## SUPPLIED DATA
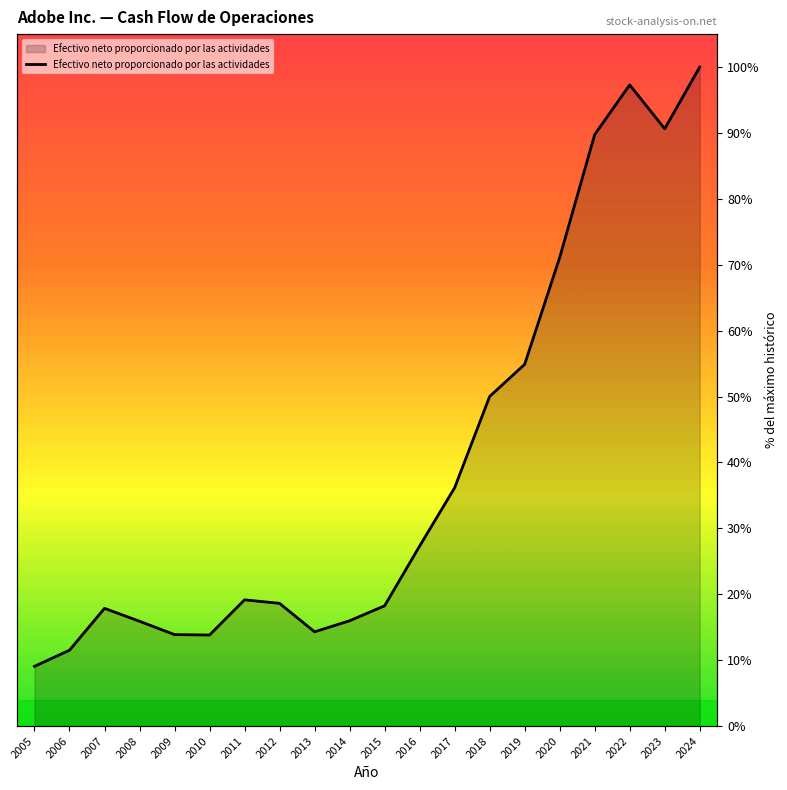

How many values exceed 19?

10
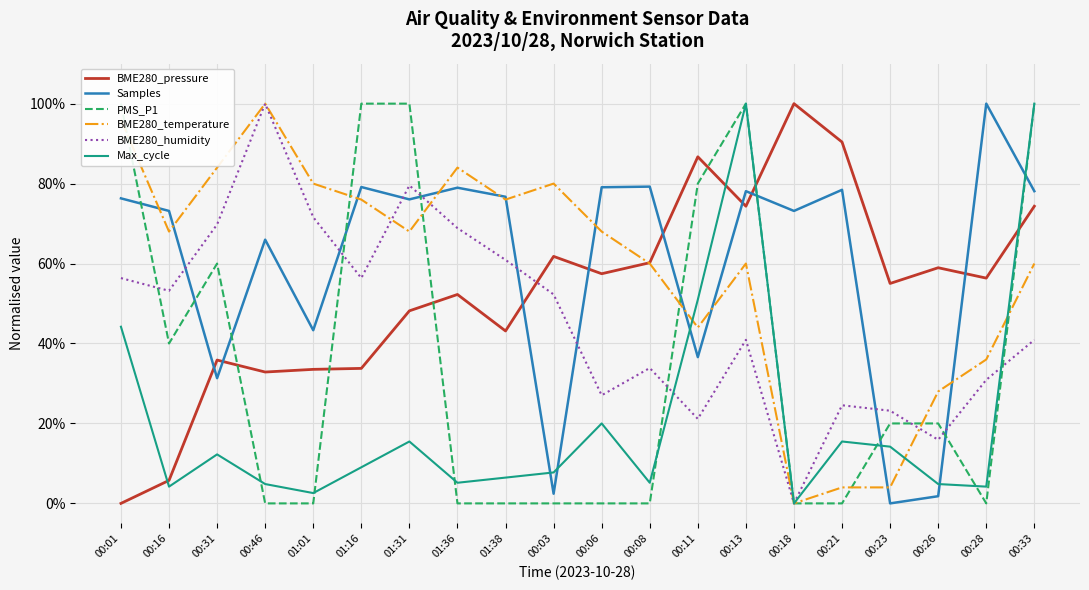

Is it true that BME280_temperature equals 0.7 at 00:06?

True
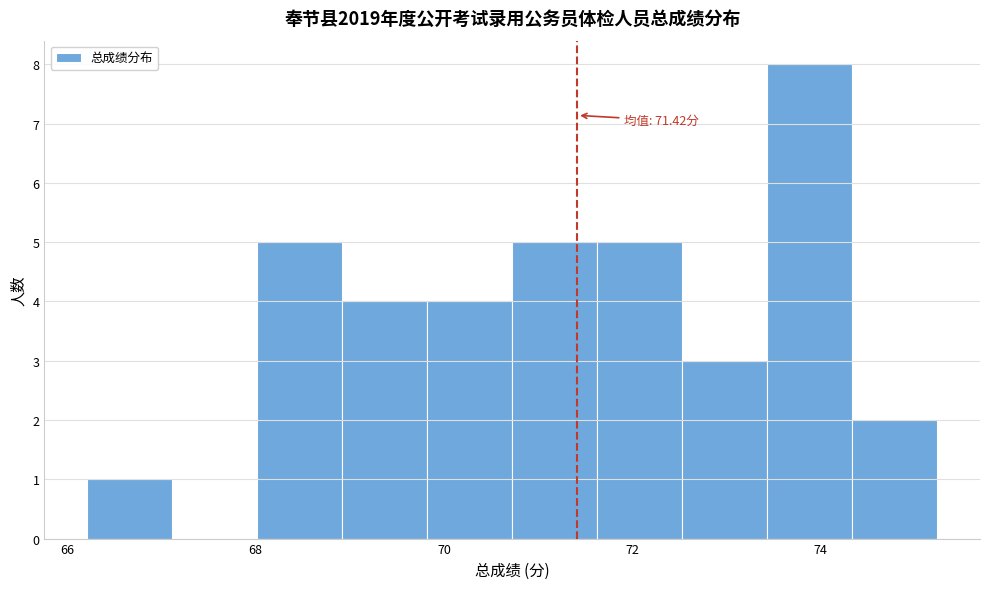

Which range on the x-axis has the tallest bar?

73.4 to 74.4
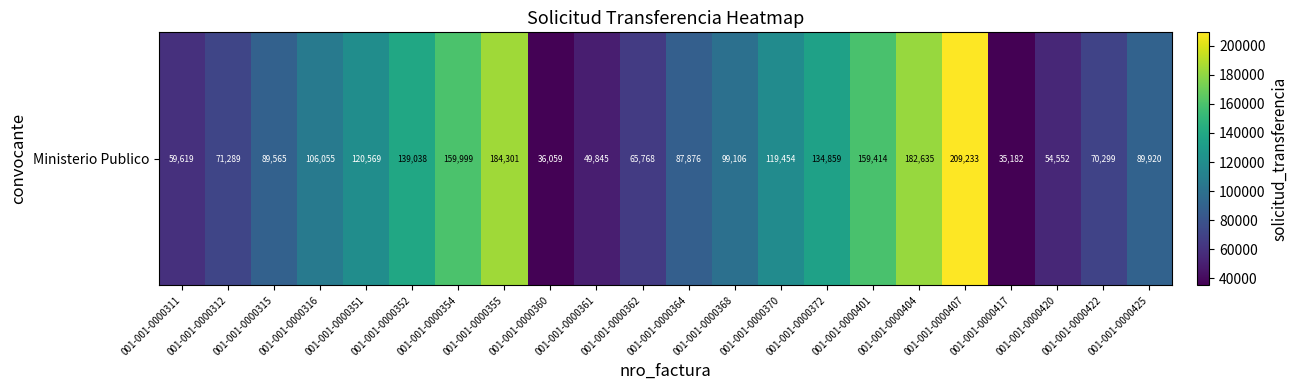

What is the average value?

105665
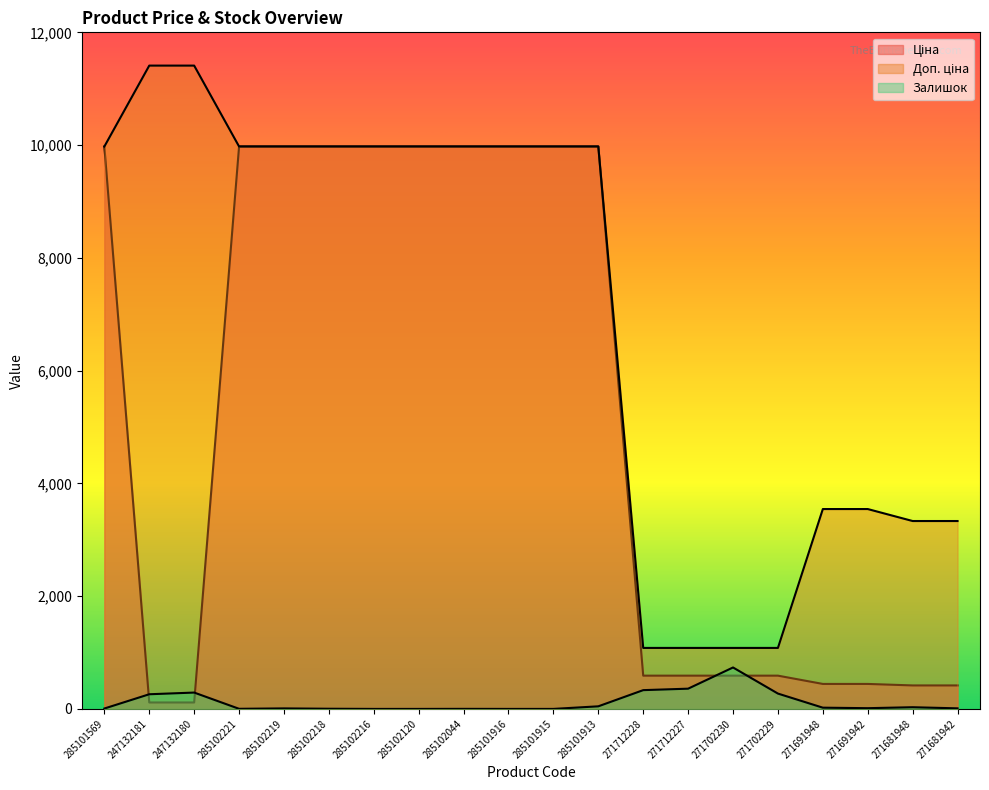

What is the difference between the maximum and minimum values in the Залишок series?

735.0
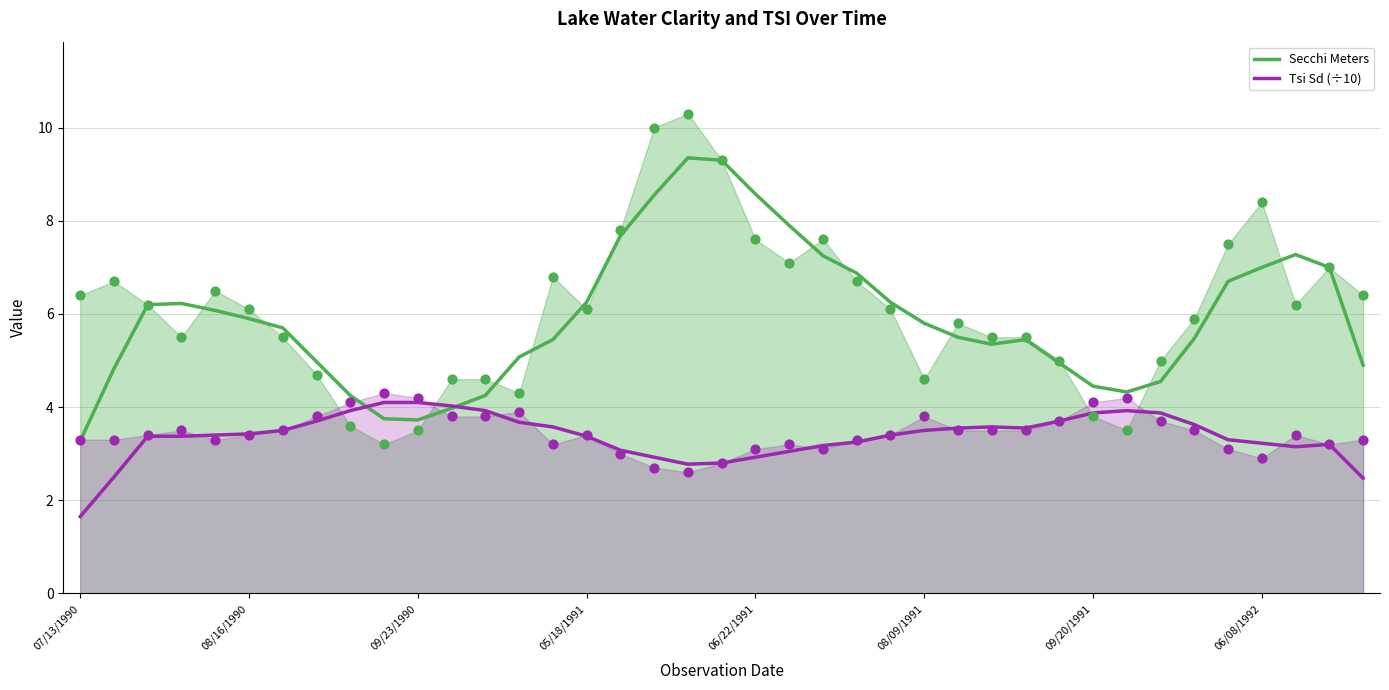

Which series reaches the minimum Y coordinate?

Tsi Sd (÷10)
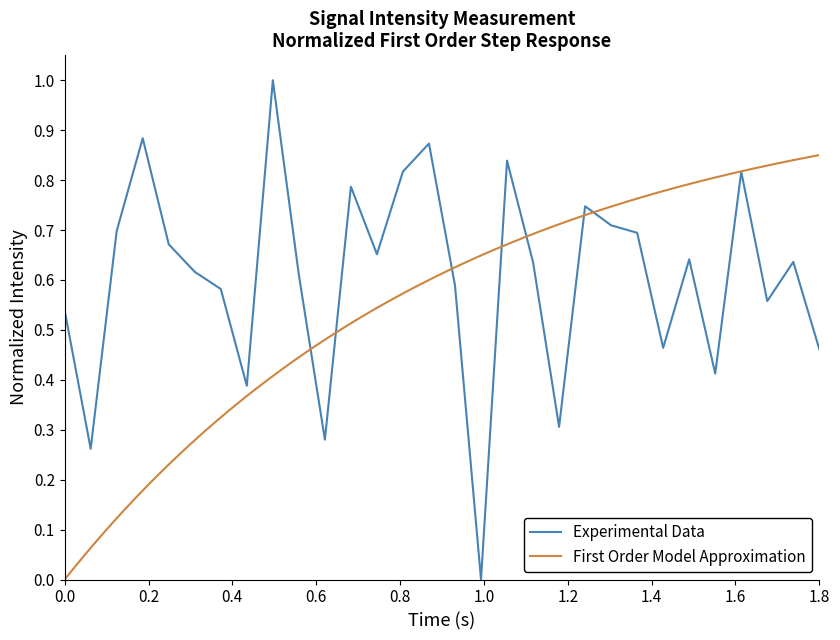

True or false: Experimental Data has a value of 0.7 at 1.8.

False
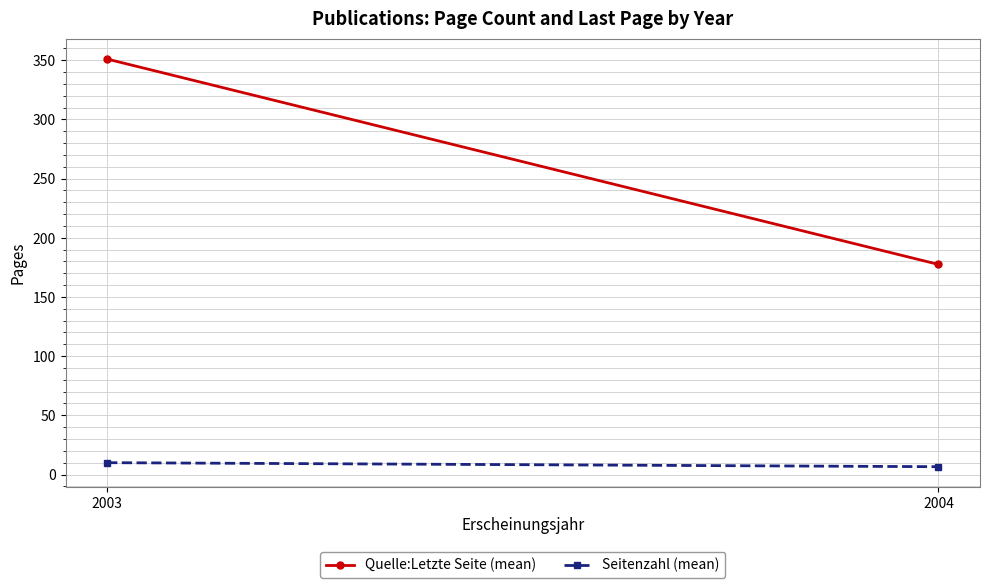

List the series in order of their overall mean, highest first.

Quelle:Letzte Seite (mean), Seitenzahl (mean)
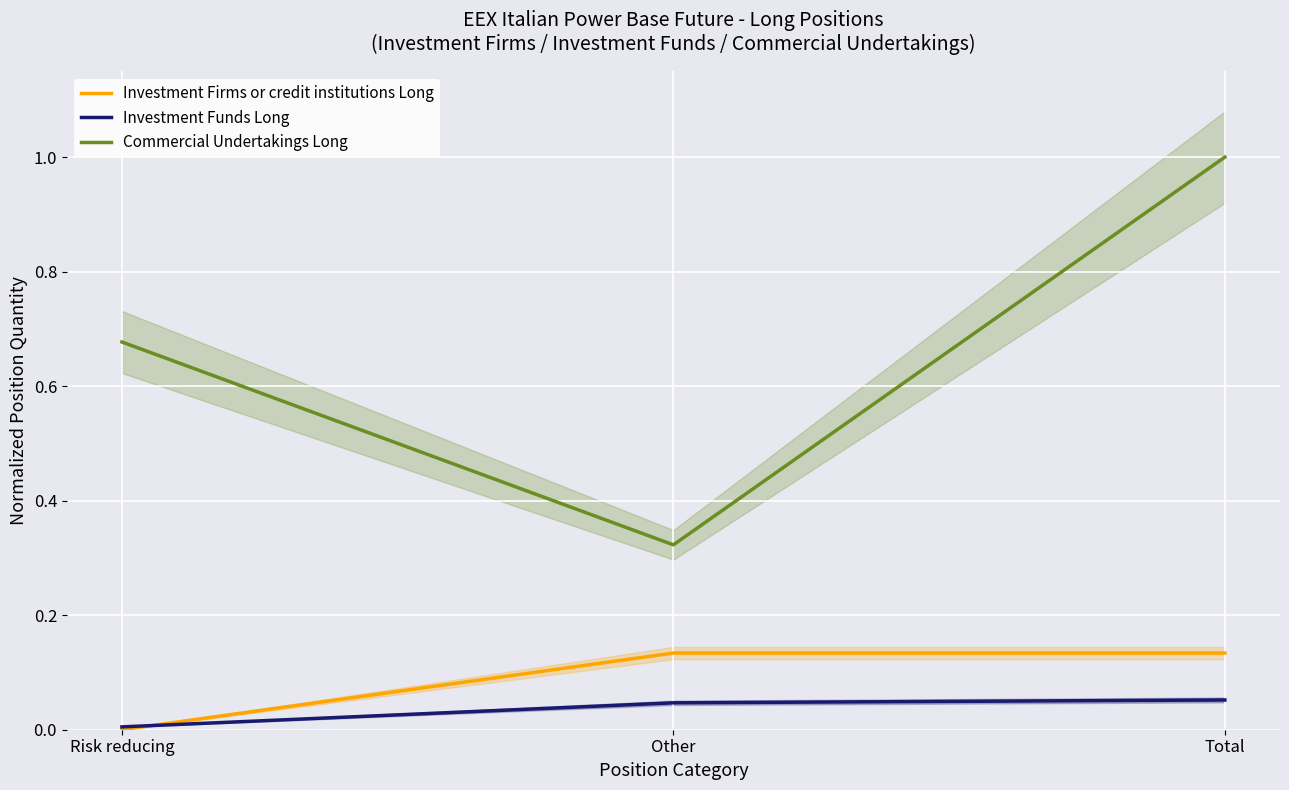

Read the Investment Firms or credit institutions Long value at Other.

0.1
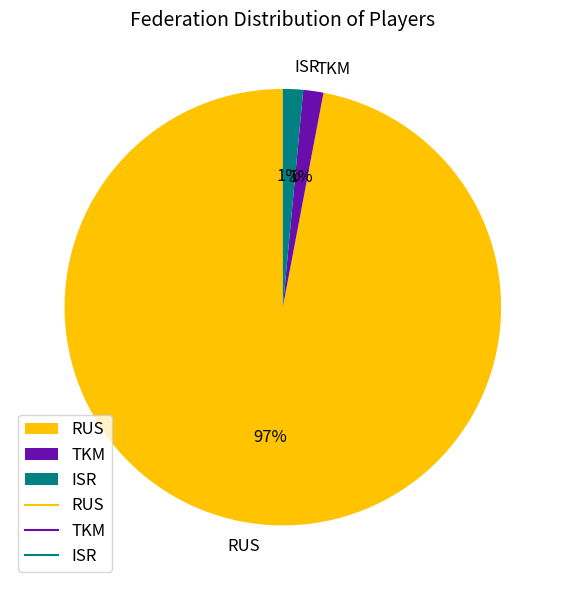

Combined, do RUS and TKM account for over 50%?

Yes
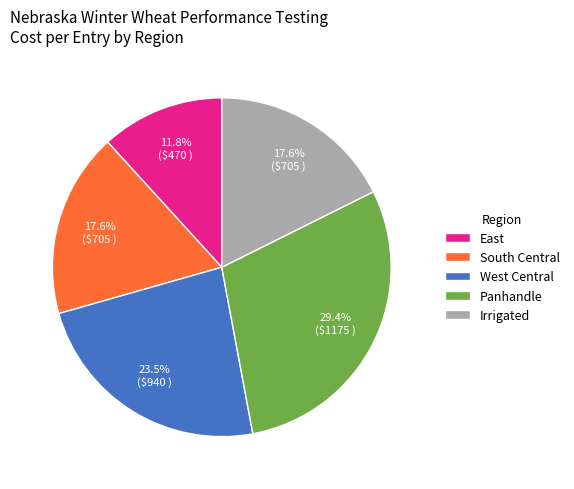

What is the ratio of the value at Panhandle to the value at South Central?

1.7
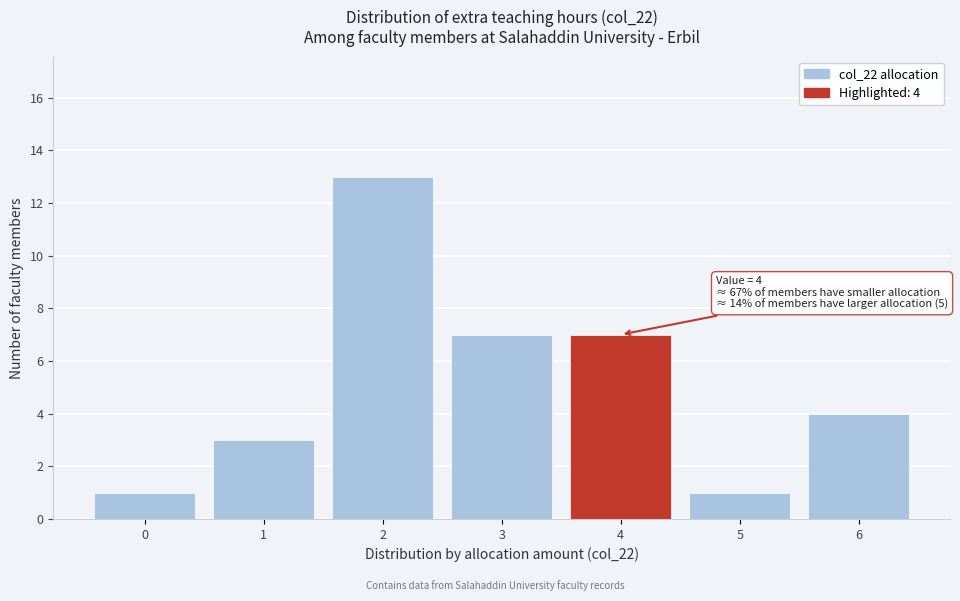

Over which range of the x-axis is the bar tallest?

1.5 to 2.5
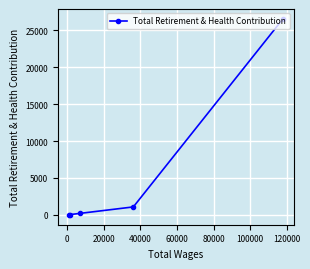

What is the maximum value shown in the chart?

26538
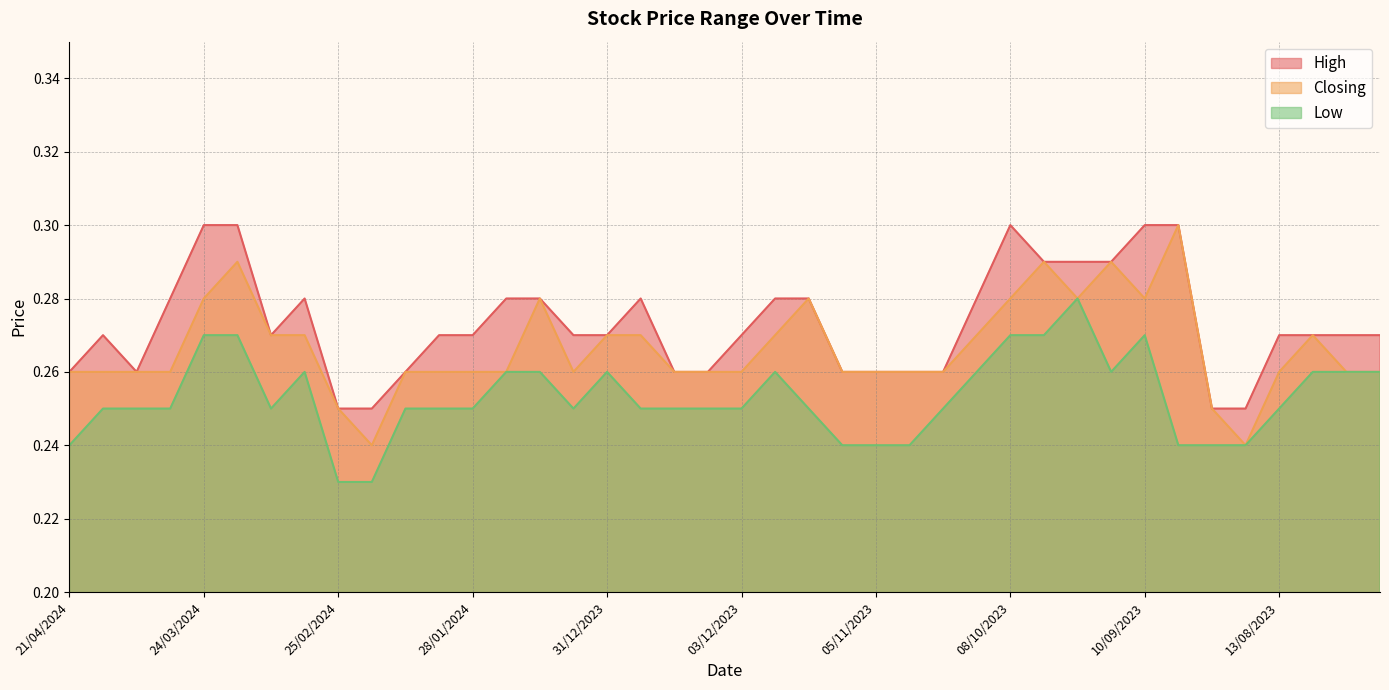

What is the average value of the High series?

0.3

## WHAT IS EXPECTED
Copy these rows word for word, omitting the pictures.

## ANSWER TO THIS TASK
How many values exceed 19?

10

Is it true that BME280_temperature equals 0.7 at 00:06?

True

Which range on the x-axis has the tallest bar?

73.4 to 74.4

What is the average value?

105665

What is the difference between the maximum and minimum values in the Залишок series?

735.0

Which series reaches the minimum Y coordinate?

Tsi Sd (÷10)

True or false: Experimental Data has a value of 0.7 at 1.8.

False

List the series in order of their overall mean, highest first.

Quelle:Letzte Seite (mean), Seitenzahl (mean)

Read the Investment Firms or credit institutions Long value at Other.

0.1

Combined, do RUS and TKM account for over 50%?

Yes

What is the ratio of the value at Panhandle to the value at South Central?

1.7

Over which range of the x-axis is the bar tallest?

1.5 to 2.5

What is the maximum value shown in the chart?

26538

What is the average value of the High series?

0.3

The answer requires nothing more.